Yukarıdaki tartışmada işaret ettiğimiz gibi, bu soruya iki farklı kulvardan yanıt verebiliriz. Bu kulvarlardan ilk, güncel kapitalist ahlakın şekillendirdiği ilişkiler zemininde grup seksin evlilik ve ilişkiler bağlamında ahlaki analiziyken; ikincisi de müstakbel anarşizan toplumda özgür cinselliğin çoklu partnerlerle ne kadar gelişebileceğine ilişkin parkurdur.

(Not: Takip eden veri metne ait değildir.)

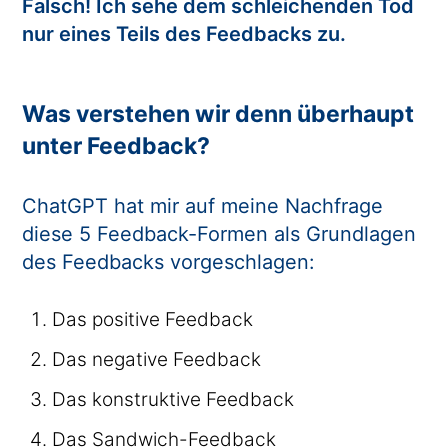
Falsch! Ich sehe dem schleichenden Tod
nur eines Teils des Feedbacks zu.
Was verstehen wir denn überhaupt
unter Feedback?
ChatGPT hat mir auf meine Nachfrage
diese 5 Feedback-Formen als Grundlagen
des Feedbacks vorgeschlagen:
Das positive Feedback
Das negative Feedback
Das konstruktive Feedback
Das Sandwich-Feedback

Her anarşist gibi, ben de evliliğin per se gayriahlaki olduğunun farkındayım. Bu bağlamda, bu ahlaksız kurumdan kurtulmak anlamında, grup seks iyidir. Öte yandan, bu özgürlük düşmanı kriterlerin olmadığı, evliliksiz bir anarşist toplumda ise grup seks şehvetine dair sorular, anlamsızlaşacaktır.
 
Bir günah olan şehveti allayıp pullayıp devrimcileştirdiğimiz sanılmasın. Her ne kadar, cinselliğin ve şehvetin, kendini kısıtlayan mekanizmalara karşı güçlü bir haykırmayla özgürleştirici potansiyelleri olabileceğinin farkında olsak da, bunun yeterli olmadığının farkındayız.
 
Dolayısıyla, şehvet çerçevesinde terk edilen cinsellik, aksak ve yetersiz bir cinsel devrim vasıtası olacaktır. 68 bize bunu gösterdi. Dolayısıyla, şehveti analiz ederken işlevsellik kriterlerini, farklı ahlaki zeminlerde inşa ederek, kullanmak ve bu sözünü ettiğimiz kriterleri anarşist alfabeyle dile getirmek, bu günahın tövbesine ve dahası bu günahın önündeki yapay sınırları aşmaya yetecektir.
 
Yazının başlarında "aşırı" sevgi ve şehvet arasındaki aşikâr bağıntıya değindik. Grup seks örneğiyle de, şehvet sahasına hafif bir giriş yaparken, "aşırı" sevgi alanını ihmal etmiş göründük. Grup sekse neden olanın hangi aşırı sevgi olduğunun, bireyden bireye değişen analizine değinme gereği duymuyoruz. Fakat dikkatli okunduğunda yazımızın satır araları, şehvet örneği olarak sunduğumuz grup seksin aslında, "aşırı" sevgi bağlamında da işleyebilecek bir örnek olduğunu ima edecektir.
 
"Kısa yazacak kadar zamanımın olmaması" bu yazının uzamasının tek nedeni değil. Bu yazıda, dağınık olmasından gocunmadığımız bir üslupla, şehvetin anarşizmin tahlil etmekten çekinmediği cinsellik ağacının dallarındaki ötelemeleri arasında zıplayıp durduk. En büyük temennimiz ise, bu maymunluklarımızın sonunda okura cinsellik felsefesi ağacından meyve düşmesidir.